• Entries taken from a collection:
-- -- --

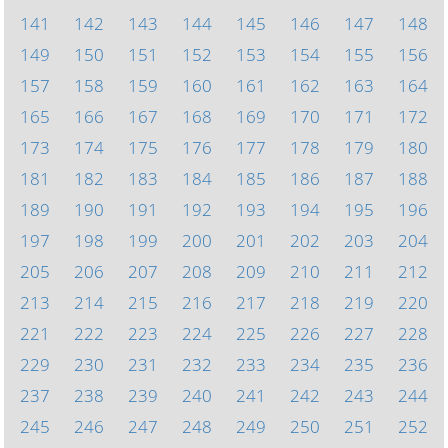
141
142
143
144
145
146
147
148
149
150
151
152
153
154
155
156
157
158
159
160
161
162
163
164
165
166
167
168
169
170
171
172
173
174
175
176
177
178
179
180
181
182
183
184
185
186
187
188
189
190
191
192
193
194
195
196
197
198
199
200
201
202
203
204
205
206
207
208
209
210
211
212
213
214
215
216
217
218
219
220
221
222
223
224
225
226
227
228
229
230
231
232
233
234
235
236
237
238
239
240
241
242
243
244
245
246
247
248
249
250
251
252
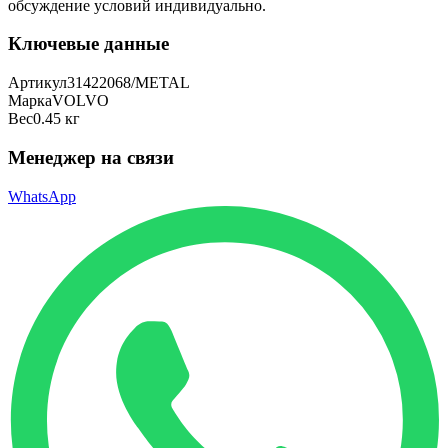
обсуждение условий индивидуально.
Ключевые данные
Артикул
31422068/METAL
Марка
VOLVO
Вес
0.45 кг
Менеджер на связи
WhatsApp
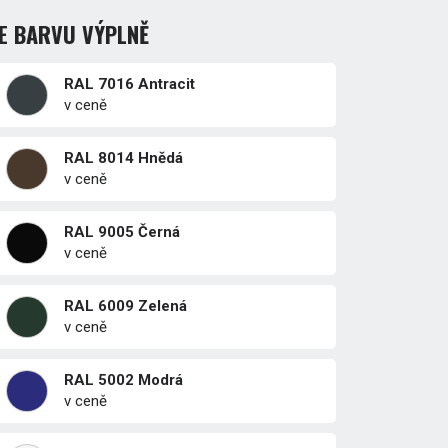
E BARVU VÝPLNĚ
RAL 7016 Antracit
v ceně
RAL 8014 Hnědá
v ceně
RAL 9005 Černá
v ceně
RAL 6009 Zelená
v ceně
RAL 5002 Modrá
v ceně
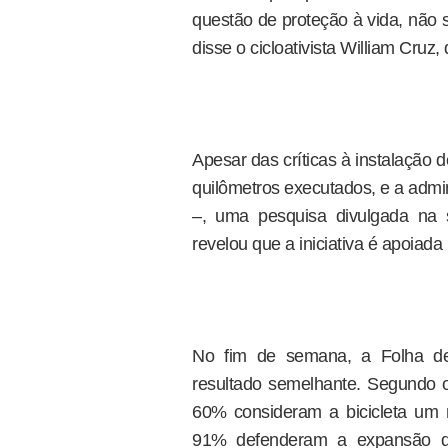
questão de proteção à vida, não 
disse o cicloativista William Cruz,
Apesar das críticas à instalação 
quilômetros executados, e a admin
–, uma pesquisa divulgada n
revelou que a iniciativa é apoiada
No fim de semana, a Folha de
resultado semelhante. Segundo o 
60% consideram a bicicleta um m
91% defenderam a expansão das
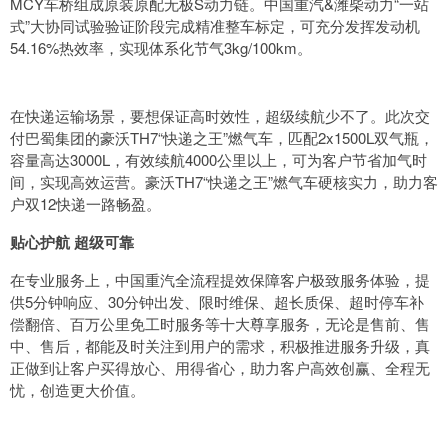
MCY车桥组成原装原配无极S动力链。中国重汽&潍柴动力“一站
式”大协同试验验证阶段完成精准整车标定，可充分发挥发动机
54.16%热效率，实现体系化节气3kg/100km。
在快递运输场景，要想保证高时效性，超级续航少不了。此次交
付巴蜀集团的豪沃TH7“快递之王”燃气车，匹配2x1500L双气瓶，
容量高达3000L，有效续航4000公里以上，可为客户节省加气时
间，实现高效运营。豪沃TH7“快递之王”燃气车硬核实力，助力客
户双12快递一路畅盈。
贴心护航 超级可靠
在专业服务上，中国重汽全流程提效保障客户极致服务体验，提
供5分钟响应、30分钟出发、限时维保、超长质保、超时停车补
偿翻倍、百万公里免工时服务等十大尊享服务，无论是售前、售
中、售后，都能及时关注到用户的需求，积极推进服务升级，真
正做到让客户买得放心、用得省心，助力客户高效创赢、全程无
忧，创造更大价值。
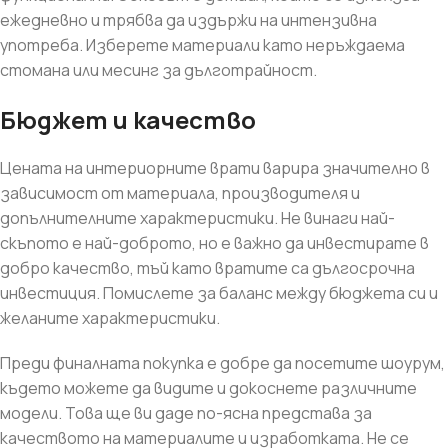
ежедневно и трябва да издържи на интензивна
употреба. Изберете материали като неръждаема
стомана или месинг за дълготрайност.
Бюджет и качество
Цената на интериорните врати варира значително в
зависимост от материала, производителя и
допълнителните характеристики. Не винаги най-
скъпото е най-доброто, но е важно да инвестирате в
добро качество, тъй като вратите са дългосрочна
инвестиция. Помислете за баланс между бюджета си и
желаните характеристики.
Преди финалната покупка е добре да посетите шоурум,
където можете да видите и докоснете различните
модели. Това ще ви даде по-ясна представа за
качеството на материалите и изработката. Не се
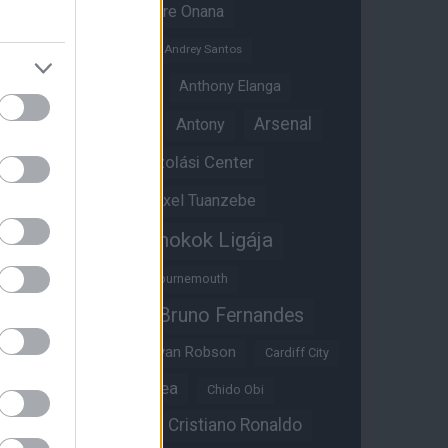
Amad Diallo
Andre Onana
Andreas Pereira
Andrey Santos
Angol válogatott
Anthony Elanga
Anthony Martial
Arsenal
Antony
Átigazolási Center
Aston Villa
Átigazolások
Axel Tuanzebe
Bajnokok Ligája
Ayden Heaven
Benjamin Sesko
Bournemouth
Bruno Fernandes
Brandon Williams
Bryan Mbeumo
Bryan Robson
Cardiff City
Casemiro
Chelsea
Chido Obi
Christian Eriksen
Cristiano Ronaldo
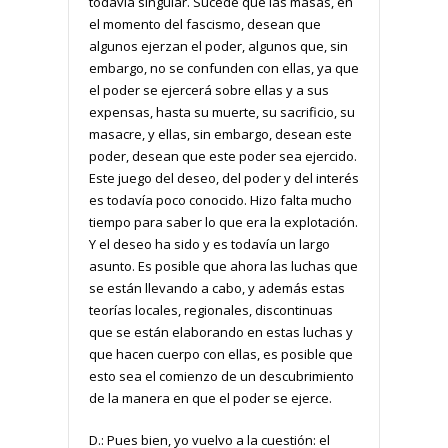
todavía singular. Sucede que las masas, en
el momento del fascismo, desean que
algunos ejerzan el poder, algunos que, sin
embargo, no se confunden con ellas, ya que
el poder se ejercerá sobre ellas y a sus
expensas, hasta su muerte, su sacrificio, su
masacre, y ellas, sin embargo, desean este
poder, desean que este poder sea ejercido.
Este juego del deseo, del poder y del interés
es todavía poco conocido. Hizo falta mucho
tiempo para saber lo que era la explotación.
Y el deseo ha sido y es todavía un largo
asunto. Es posible que ahora las luchas que
se están llevando a cabo, y además estas
teorías locales, regionales, discontinuas
que se están elaborando en estas luchas y
que hacen cuerpo con ellas, es posible que
esto sea el comienzo de un descubrimiento
de la manera en que el poder se ejerce.
D.: Pues bien, yo vuelvo a la cuestión: el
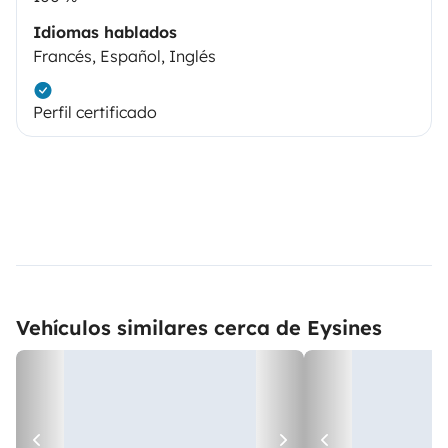
Idiomas hablados
Francés, Español, Inglés
Perfil certificado
Vehículos similares cerca de Eysines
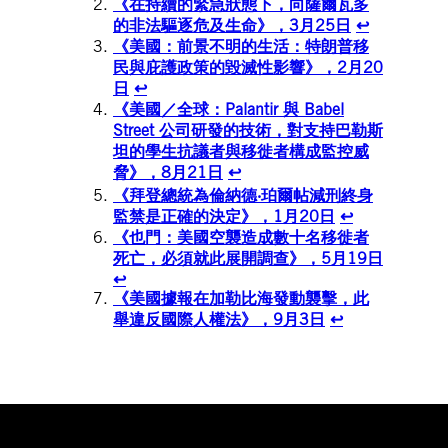
《在持續的緊急狀態下，向薩爾瓦多
的非法驅逐危及生命》，3月25日
↩︎
《美國：前景不明的生活：特朗普移
民與庇護政策的毀滅性影響》，2月20
日
↩︎
《美國／全球：Palantir 與 Babel
Street 公司研發的技術，對支持巴勒斯
坦的學生抗議者與移徙者構成監控威
脅》，8月21日
↩︎
《拜登總統為倫納德‧珀爾帖減刑終身
監禁是正確的決定》，1月20日
↩︎
《也門：美國空襲造成數十名移徙者
死亡，必須就此展開調查》，5月19日
↩︎
《美國據報在加勒比海發動襲擊，此
舉違反國際人權法》，9月3日
↩︎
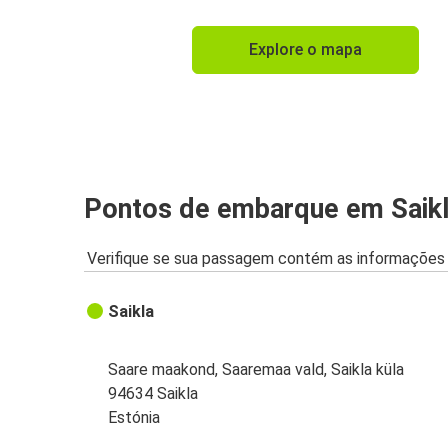
Explore o mapa
Pontos de embarque em Saik
Verifique se sua passagem contém as informações 
Saikla
Saare maakond, Saaremaa vald, Saikla küla
94634 Saikla
Estónia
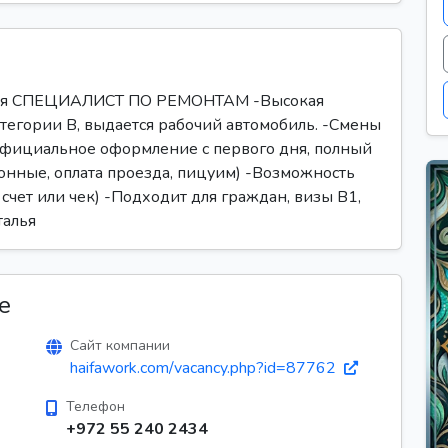
ся СПЕЦИАЛИСТ ПО РЕМОНТАМ -Высокая
атегории В, выдается рабочий автомобиль. -Смены
-Официальное оформление с первого дня, полный
ионные, оплата проезда, пицуим) -Возможность
счет или чек) -Подходит для граждан, визы В1,
талья
е
Сайт компании
haifawork.com/vacancy.php?id=87762
Телефон
+972 55 240 2434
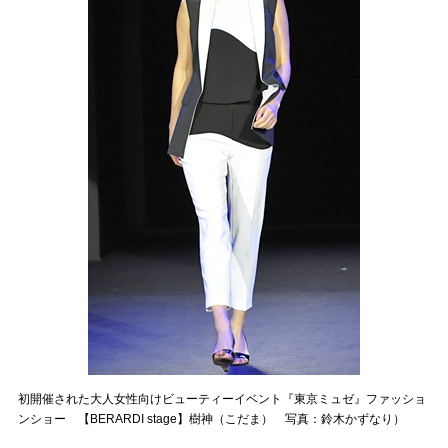
初開催された大人女性向けビューティーイベント『東京ミュゼ』ファッショ
ンショー 【BERARDI stage】樹神（こだま） 写真：鈴木かずなり）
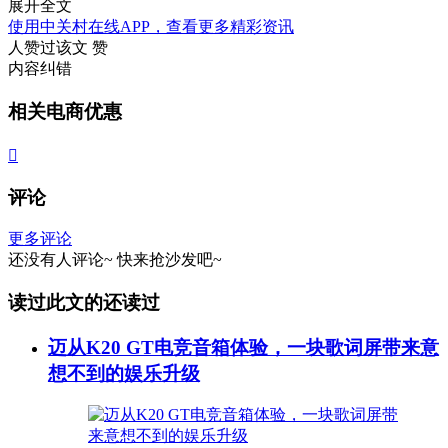
展开全文
使用中关村在线APP，查看更多精彩资讯
人赞过该文
赞
内容纠错
相关电商优惠

评论
更多评论
还没有人评论~
快来
抢沙发
吧~
读过此文的还读过
迈从K20 GT电竞音箱体验，一块歌词屏带来意
想不到的娱乐升级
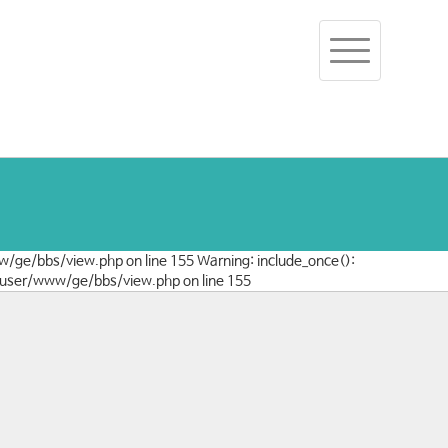
Toggle
navigation
ww/ge/bbs/view.php on line 155 Warning: include_once():
c2-user/www/ge/bbs/view.php on line 155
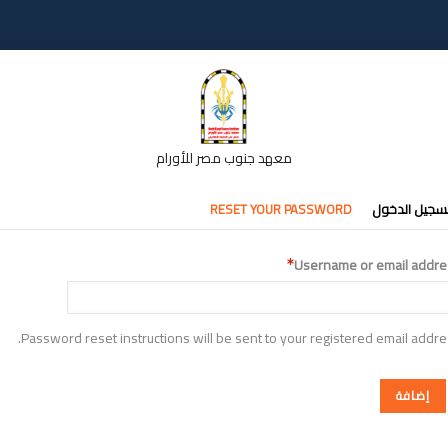
معهد جنوب مصر للأورام
تبويبات
سجيل الدخول
RESET YOUR PASSWORD
أساسية
Username or email addre
Password reset instructions will be sent to your registered email addre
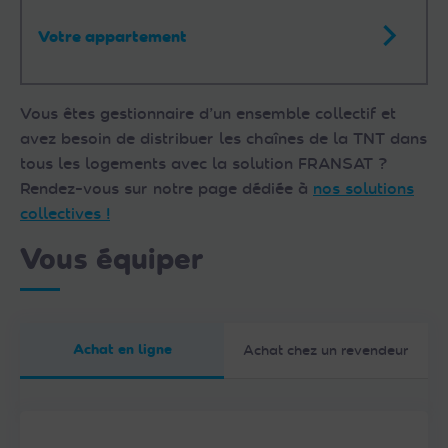
Votre appartement
Vous êtes gestionnaire d’un ensemble collectif et
avez besoin de distribuer les chaînes de la TNT dans
tous les logements avec la solution FRANSAT ?
Rendez-vous sur notre page dédiée à
nos solutions
collectives !
Vous équiper
Achat en ligne
Achat chez un revendeur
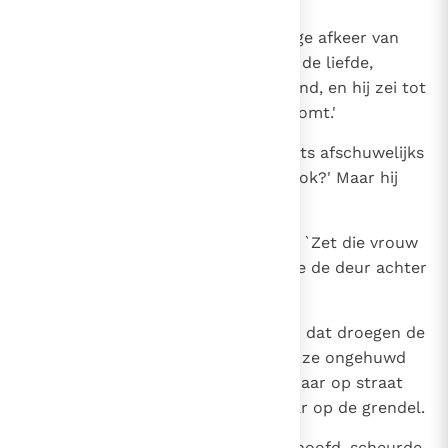
15
Daarna echter kreeg hij een hevige afkeer van
haar, een afkeer nog heviger dan de liefde,
waarmee hij haar eerst had bemind, en hij zei tot
haar: `Vooruit, maak dat je wegkomt.'
16
Tamar zei: `Eerst doe je me zo iets afschuwelijks
aan en nu stuur je me nog weg ook?' Maar hij
wilde niet naar haar luisteren.
17
Hij riep zijn kamerdienaar en zei: `Zet die vrouw
mijn huis uit, de straat op, en doe de deur achter
haar op de grendel.'
18
Tamar werd in haar lange kleed - dat droegen de
koningsdochters vroeger, zolang ze ongehuwd
waren - door Amnons kamerdienaar op straat
gezet en de deur ging achter haar op de grendel.
19
Toen strooide Tamar as op haar hoofd, scheurde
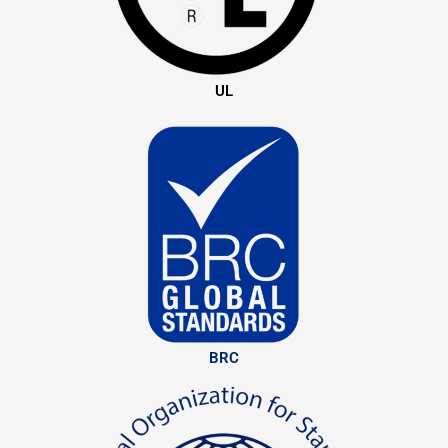
UL
BRC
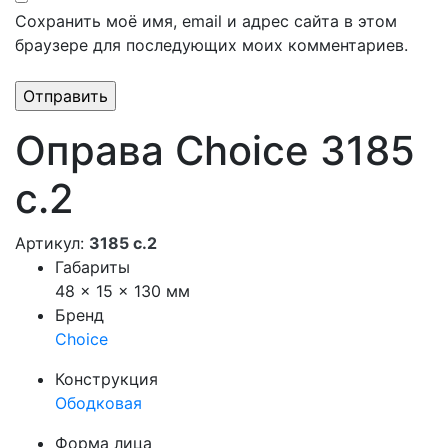
Сохранить моё имя, email и адрес сайта в этом
браузере для последующих моих комментариев.
Оправа Choice 3185
с.2
Артикул:
3185 с.2
Габариты
48 × 15 × 130 мм
Бренд
Choice
Конструкция
Ободковая
Форма лица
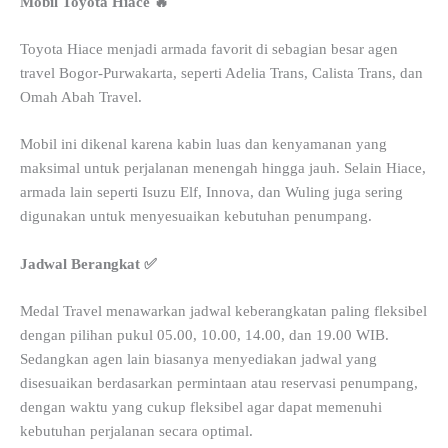
Mobil Toyota Hiace 🔥
Toyota Hiace menjadi armada favorit di sebagian besar agen
travel Bogor-Purwakarta, seperti Adelia Trans, Calista Trans, dan
Omah Abah Travel.
Mobil ini dikenal karena kabin luas dan kenyamanan yang
maksimal untuk perjalanan menengah hingga jauh. Selain Hiace,
armada lain seperti Isuzu Elf, Innova, dan Wuling juga sering
digunakan untuk menyesuaikan kebutuhan penumpang.
Jadwal Berangkat ✅
Medal Travel menawarkan jadwal keberangkatan paling fleksibel
dengan pilihan pukul 05.00, 10.00, 14.00, dan 19.00 WIB.
Sedangkan agen lain biasanya menyediakan jadwal yang
disesuaikan berdasarkan permintaan atau reservasi penumpang,
dengan waktu yang cukup fleksibel agar dapat memenuhi
kebutuhan perjalanan secara optimal.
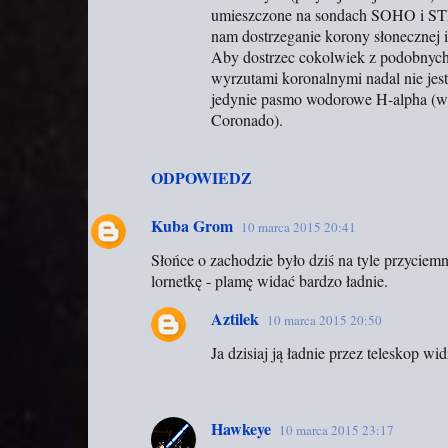
umieszczone na sondach SOHO i STE
nam dostrzeganie korony słonecznej i 
Aby dostrzec cokolwiek z podobnych 
wyrzutami koronalnymi nadal nie jest
jedynie pasmo wodorowe H-alpha (w t
Coronado).
ODPOWIEDZ
Kuba Grom
10 marca 2015 20:41
Słońce o zachodzie było dziś na tyle przyciem
lornetkę - plamę widać bardzo ładnie.
Aztilek
10 marca 2015 20:50
Ja dzisiaj ją ładnie przez teleskop wi
Hawkeye
10 marca 2015 23:17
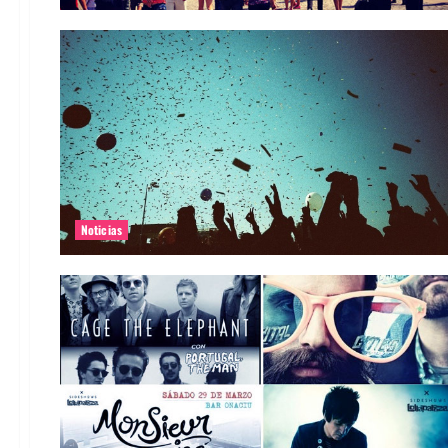
Noticias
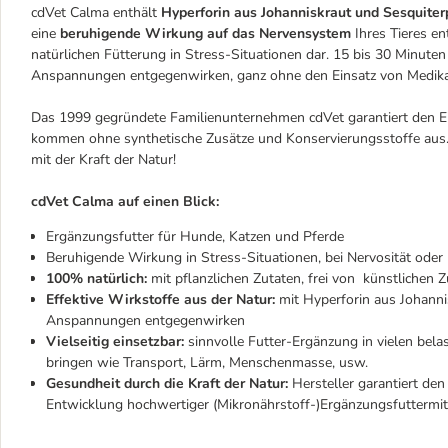
cdVet Calma enthält
Hyperforin aus Johanniskraut und Sesquite
eine
beruhigende Wirkung auf das Nervensystem
Ihres Tieres en
natürlichen Fütterung in Stress-Situationen dar. 15 bis 30 Minute
Anspannungen entgegenwirken, ganz ohne den Einsatz von Medika
Das 1999 gegründete Familienunternehmen cdVet garantiert den Ei
kommen ohne synthetische Zusätze und Konservierungsstoffe aus. S
mit der Kraft der Natur!
cdVet Calma auf einen Blick:
Ergänzungsfutter für Hunde, Katzen und Pferde
Beruhigende Wirkung in Stress-Situationen, bei Nervosität oder
100% natürlich:
mit pflanzlichen Zutaten, frei von künstlichen
Effektive Wirkstoffe aus der Natur:
mit Hyperforin aus Johann
Anspannungen entgegenwirken
Vielseitig einsetzbar:
sinnvolle Futter-Ergänzung in vielen bela
bringen wie Transport, Lärm, Menschenmasse, usw.
Gesundheit durch die Kraft der Natur:
Hersteller garantiert de
Entwicklung hochwertiger (Mikronährstoff-)Ergänzungsfuttermitte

-- -- --

• Activity:
Run a filter over the data above and keep each line that contains the word "kamerdienaar".

• Answer section:
Hij riep zijn kamerdienaar en zei: `Zet die vrouw
waren - door Amnons kamerdienaar op straat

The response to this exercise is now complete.